— BEGIN Records shown —
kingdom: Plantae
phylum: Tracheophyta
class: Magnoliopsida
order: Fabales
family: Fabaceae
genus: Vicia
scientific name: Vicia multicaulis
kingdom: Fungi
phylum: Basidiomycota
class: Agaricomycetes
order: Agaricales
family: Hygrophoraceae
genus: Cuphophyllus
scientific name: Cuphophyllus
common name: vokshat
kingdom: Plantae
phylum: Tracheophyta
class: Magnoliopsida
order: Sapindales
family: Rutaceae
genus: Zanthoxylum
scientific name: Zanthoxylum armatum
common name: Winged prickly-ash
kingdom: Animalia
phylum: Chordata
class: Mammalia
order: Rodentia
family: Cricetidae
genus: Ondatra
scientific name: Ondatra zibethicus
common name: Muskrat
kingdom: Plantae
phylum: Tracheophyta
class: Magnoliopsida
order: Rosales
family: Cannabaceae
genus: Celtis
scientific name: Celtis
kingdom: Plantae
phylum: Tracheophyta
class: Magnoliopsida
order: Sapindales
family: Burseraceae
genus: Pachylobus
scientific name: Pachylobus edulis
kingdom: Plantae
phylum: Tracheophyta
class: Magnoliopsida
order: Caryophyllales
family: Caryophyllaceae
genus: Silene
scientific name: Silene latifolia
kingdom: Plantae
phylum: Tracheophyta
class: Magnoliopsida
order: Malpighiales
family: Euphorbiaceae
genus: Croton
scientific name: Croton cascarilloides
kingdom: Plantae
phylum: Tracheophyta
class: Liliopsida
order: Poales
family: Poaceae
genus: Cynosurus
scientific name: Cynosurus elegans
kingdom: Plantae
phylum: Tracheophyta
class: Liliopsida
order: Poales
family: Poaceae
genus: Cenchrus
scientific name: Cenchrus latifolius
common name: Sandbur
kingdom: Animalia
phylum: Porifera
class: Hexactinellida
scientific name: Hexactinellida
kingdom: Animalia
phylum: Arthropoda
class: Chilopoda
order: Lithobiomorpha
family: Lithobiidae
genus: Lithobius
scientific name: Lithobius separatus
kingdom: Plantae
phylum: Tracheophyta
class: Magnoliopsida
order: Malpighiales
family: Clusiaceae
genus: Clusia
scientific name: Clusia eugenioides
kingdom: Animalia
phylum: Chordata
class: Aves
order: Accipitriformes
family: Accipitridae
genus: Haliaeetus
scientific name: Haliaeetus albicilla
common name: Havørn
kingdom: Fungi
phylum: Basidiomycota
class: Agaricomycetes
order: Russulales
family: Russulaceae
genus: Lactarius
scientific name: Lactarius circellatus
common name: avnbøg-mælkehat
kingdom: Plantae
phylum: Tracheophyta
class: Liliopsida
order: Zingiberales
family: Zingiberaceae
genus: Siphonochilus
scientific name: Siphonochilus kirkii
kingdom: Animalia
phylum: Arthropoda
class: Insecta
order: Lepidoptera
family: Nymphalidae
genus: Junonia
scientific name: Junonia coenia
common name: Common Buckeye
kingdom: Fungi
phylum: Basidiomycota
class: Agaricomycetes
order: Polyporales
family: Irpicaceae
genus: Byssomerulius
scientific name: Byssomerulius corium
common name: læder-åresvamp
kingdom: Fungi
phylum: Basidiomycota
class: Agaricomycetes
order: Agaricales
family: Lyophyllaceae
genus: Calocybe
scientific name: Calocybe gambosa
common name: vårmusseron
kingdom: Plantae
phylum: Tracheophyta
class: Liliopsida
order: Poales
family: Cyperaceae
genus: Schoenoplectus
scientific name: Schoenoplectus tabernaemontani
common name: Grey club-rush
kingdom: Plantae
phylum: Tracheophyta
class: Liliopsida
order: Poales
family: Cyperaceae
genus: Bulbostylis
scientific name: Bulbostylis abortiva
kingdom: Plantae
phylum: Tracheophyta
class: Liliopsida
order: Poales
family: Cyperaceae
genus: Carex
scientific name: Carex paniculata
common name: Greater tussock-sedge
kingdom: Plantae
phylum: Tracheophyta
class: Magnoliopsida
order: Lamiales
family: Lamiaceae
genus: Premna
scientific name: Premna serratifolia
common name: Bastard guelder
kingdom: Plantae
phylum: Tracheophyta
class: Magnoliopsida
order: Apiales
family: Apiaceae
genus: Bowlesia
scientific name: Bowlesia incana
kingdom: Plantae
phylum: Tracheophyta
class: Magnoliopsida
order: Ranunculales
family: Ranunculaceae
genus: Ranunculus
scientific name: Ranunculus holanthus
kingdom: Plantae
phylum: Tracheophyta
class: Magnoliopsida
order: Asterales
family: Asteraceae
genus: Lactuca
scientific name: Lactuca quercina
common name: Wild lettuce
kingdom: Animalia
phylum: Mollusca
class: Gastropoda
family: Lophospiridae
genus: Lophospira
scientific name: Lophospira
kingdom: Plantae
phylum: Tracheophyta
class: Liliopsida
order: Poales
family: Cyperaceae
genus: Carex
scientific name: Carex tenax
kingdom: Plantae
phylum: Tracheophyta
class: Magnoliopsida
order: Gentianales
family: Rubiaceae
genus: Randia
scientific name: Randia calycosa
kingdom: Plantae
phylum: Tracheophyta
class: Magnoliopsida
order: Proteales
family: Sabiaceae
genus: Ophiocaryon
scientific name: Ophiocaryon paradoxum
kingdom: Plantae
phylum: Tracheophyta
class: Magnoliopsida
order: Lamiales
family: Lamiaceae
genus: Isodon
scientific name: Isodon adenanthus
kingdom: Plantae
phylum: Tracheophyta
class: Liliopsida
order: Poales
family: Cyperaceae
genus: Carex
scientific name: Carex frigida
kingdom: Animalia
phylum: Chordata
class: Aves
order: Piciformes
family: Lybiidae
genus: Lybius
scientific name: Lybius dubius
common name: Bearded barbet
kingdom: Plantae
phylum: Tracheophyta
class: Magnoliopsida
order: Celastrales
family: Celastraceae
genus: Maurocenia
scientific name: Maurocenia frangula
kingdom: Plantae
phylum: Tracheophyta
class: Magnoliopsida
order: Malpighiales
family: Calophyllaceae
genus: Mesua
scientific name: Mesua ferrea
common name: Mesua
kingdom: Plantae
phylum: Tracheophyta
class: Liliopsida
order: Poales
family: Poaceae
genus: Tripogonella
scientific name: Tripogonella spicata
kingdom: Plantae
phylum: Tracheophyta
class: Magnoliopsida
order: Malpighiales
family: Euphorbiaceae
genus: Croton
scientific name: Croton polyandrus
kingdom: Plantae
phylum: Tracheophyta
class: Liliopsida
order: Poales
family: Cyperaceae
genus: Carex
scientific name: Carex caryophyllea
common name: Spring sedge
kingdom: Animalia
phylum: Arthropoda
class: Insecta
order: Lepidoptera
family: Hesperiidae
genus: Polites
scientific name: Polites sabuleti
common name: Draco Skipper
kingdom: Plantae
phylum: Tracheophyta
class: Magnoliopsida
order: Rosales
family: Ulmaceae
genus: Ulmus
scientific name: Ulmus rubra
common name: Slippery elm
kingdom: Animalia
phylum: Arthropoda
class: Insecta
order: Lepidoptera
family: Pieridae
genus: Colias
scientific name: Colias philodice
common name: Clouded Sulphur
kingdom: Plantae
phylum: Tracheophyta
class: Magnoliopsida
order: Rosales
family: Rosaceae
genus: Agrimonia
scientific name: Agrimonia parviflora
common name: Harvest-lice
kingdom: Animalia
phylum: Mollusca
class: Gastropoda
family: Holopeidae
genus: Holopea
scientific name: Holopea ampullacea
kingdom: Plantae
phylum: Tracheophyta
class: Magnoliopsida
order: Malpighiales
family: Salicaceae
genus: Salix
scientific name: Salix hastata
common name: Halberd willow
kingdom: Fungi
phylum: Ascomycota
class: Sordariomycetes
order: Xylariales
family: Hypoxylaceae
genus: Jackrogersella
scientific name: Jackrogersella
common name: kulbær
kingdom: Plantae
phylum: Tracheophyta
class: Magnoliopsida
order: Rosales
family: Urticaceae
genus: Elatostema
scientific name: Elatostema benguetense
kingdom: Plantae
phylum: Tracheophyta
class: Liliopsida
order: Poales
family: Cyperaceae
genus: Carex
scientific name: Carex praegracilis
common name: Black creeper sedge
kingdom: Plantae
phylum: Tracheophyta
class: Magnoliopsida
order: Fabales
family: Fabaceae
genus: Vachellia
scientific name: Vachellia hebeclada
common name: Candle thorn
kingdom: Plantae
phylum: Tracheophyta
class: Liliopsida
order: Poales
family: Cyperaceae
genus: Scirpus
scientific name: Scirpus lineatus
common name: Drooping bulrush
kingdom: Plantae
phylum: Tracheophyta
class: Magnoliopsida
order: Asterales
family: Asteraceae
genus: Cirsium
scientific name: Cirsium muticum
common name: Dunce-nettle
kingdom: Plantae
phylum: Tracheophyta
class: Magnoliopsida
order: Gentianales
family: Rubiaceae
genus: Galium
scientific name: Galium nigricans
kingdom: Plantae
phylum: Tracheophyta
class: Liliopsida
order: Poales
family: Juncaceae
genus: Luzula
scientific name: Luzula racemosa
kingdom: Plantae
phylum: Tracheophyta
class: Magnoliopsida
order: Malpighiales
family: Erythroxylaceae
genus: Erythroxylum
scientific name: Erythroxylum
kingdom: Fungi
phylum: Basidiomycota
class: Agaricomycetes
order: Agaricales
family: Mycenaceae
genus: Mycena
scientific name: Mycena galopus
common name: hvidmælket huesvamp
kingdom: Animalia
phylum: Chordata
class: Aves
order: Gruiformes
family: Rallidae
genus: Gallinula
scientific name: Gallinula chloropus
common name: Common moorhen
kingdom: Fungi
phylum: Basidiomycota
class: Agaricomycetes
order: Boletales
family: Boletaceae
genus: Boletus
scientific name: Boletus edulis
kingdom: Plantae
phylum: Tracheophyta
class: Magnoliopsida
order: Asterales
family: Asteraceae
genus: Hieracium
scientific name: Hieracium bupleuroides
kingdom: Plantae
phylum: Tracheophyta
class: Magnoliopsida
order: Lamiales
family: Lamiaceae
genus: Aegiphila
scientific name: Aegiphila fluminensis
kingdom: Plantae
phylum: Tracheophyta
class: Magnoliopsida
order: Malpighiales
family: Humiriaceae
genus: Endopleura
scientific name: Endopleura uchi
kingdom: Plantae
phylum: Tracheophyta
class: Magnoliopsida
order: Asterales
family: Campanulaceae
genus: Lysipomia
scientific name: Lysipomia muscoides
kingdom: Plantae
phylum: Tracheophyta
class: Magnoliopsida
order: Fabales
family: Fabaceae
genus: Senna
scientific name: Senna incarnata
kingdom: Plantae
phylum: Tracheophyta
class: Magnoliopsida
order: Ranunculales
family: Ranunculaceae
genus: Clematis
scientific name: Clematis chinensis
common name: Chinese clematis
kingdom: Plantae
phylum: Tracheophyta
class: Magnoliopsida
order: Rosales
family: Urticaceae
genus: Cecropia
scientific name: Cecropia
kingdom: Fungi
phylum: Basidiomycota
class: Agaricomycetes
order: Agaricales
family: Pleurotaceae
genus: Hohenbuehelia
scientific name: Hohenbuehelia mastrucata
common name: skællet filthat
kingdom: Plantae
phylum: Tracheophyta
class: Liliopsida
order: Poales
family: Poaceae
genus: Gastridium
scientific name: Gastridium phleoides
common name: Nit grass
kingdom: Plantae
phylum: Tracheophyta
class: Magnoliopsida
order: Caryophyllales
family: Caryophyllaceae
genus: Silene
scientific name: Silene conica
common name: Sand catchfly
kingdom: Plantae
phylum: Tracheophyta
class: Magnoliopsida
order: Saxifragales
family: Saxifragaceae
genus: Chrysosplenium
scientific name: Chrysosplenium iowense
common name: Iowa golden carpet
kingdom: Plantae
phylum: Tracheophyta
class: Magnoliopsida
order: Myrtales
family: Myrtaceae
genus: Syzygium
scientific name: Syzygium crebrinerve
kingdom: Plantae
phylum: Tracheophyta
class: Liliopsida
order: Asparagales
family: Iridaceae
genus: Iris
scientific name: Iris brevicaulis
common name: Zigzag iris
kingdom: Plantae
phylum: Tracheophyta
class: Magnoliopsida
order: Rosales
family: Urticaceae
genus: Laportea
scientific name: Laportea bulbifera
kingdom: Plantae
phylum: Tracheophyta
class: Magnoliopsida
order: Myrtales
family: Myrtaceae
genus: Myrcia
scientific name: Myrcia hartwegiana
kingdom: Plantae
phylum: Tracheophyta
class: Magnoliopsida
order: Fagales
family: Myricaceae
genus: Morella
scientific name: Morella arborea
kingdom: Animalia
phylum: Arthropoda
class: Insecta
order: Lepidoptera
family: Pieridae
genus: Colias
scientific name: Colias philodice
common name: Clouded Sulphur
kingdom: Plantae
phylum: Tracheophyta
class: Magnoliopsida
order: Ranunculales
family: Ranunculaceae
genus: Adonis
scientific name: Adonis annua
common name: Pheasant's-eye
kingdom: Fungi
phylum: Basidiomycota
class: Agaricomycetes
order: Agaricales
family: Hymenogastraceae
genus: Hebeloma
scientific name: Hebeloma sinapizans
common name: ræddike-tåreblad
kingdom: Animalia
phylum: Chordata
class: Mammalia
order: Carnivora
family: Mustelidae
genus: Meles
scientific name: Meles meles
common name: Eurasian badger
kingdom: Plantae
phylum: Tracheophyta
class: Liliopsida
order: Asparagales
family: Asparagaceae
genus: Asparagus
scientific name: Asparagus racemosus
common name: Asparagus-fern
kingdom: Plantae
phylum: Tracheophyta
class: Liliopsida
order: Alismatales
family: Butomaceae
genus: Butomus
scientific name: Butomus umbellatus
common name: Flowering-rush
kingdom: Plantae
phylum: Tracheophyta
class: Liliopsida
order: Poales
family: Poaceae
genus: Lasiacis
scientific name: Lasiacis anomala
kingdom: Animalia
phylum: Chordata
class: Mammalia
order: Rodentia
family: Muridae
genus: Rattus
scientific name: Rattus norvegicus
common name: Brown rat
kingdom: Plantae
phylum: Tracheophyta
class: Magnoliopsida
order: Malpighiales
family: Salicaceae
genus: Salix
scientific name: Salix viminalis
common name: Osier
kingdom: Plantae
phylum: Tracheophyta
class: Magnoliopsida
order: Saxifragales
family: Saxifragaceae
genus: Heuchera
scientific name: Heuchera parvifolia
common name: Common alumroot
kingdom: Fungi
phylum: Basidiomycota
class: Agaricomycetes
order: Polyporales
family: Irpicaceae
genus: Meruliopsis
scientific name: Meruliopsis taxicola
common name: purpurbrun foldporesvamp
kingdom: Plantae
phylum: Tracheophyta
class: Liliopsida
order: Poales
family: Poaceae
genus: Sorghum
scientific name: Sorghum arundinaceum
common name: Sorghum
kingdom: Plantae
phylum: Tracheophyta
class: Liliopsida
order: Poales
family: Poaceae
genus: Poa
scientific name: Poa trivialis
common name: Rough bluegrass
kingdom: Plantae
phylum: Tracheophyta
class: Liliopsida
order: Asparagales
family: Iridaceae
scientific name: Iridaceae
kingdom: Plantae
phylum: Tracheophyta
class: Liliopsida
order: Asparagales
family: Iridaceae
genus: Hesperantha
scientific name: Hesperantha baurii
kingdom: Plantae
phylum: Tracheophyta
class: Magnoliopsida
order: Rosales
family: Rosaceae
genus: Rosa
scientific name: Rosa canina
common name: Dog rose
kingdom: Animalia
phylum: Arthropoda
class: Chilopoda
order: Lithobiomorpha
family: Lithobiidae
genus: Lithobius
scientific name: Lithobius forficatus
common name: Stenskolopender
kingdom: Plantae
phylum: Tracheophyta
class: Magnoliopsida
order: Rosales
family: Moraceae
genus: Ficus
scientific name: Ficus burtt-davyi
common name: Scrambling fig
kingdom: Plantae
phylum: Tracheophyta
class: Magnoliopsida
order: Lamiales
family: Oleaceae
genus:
— END Records shown —
Directions: Could you arrange the lines of the listing above as a numbered list, starting from the line with "genus: Sorghum" and continuing up to and including the final line, with blank lines left out?

The solution:
1. genus: Sorghum
2. scientific name: Sorghum arundinaceum
3. common name: Sorghum
4. kingdom: Plantae
5. phylum: Tracheophyta
6. class: Liliopsida
7. order: Poales
8. family: Poaceae
9. genus: Poa
10. scientific name: Poa trivialis
11. common name: Rough bluegrass
12. kingdom: Plantae
13. phylum: Tracheophyta
14. class: Liliopsida
15. order: Asparagales
16. family: Iridaceae
17. scientific name: Iridaceae
18. kingdom: Plantae
19. phylum: Tracheophyta
20. class: Liliopsida
21. order: Asparagales
22. family: Iridaceae
23. genus: Hesperantha
24. scientific name: Hesperantha baurii
25. kingdom: Plantae
26. phylum: Tracheophyta
27. class: Magnoliopsida
28. order: Rosales
29. family: Rosaceae
30. genus: Rosa
31. scientific name: Rosa canina
32. common name: Dog rose
33. kingdom: Animalia
34. phylum: Arthropoda
35. class: Chilopoda
36. order: Lithobiomorpha
37. family: Lithobiidae
38. genus: Lithobius
39. scientific name: Lithobius forficatus
40. common name: Stenskolopender
41. kingdom: Plantae
42. phylum: Tracheophyta
43. class: Magnoliopsida
44. order: Rosales
45. family: Moraceae
46. genus: Ficus
47. scientific name: Ficus burtt-davyi
48. common name: Scrambling fig
49. kingdom: Plantae
50. phylum: Tracheophyta
51. class: Magnoliopsida
52. order: Lamiales
53. family: Oleaceae
54. genus:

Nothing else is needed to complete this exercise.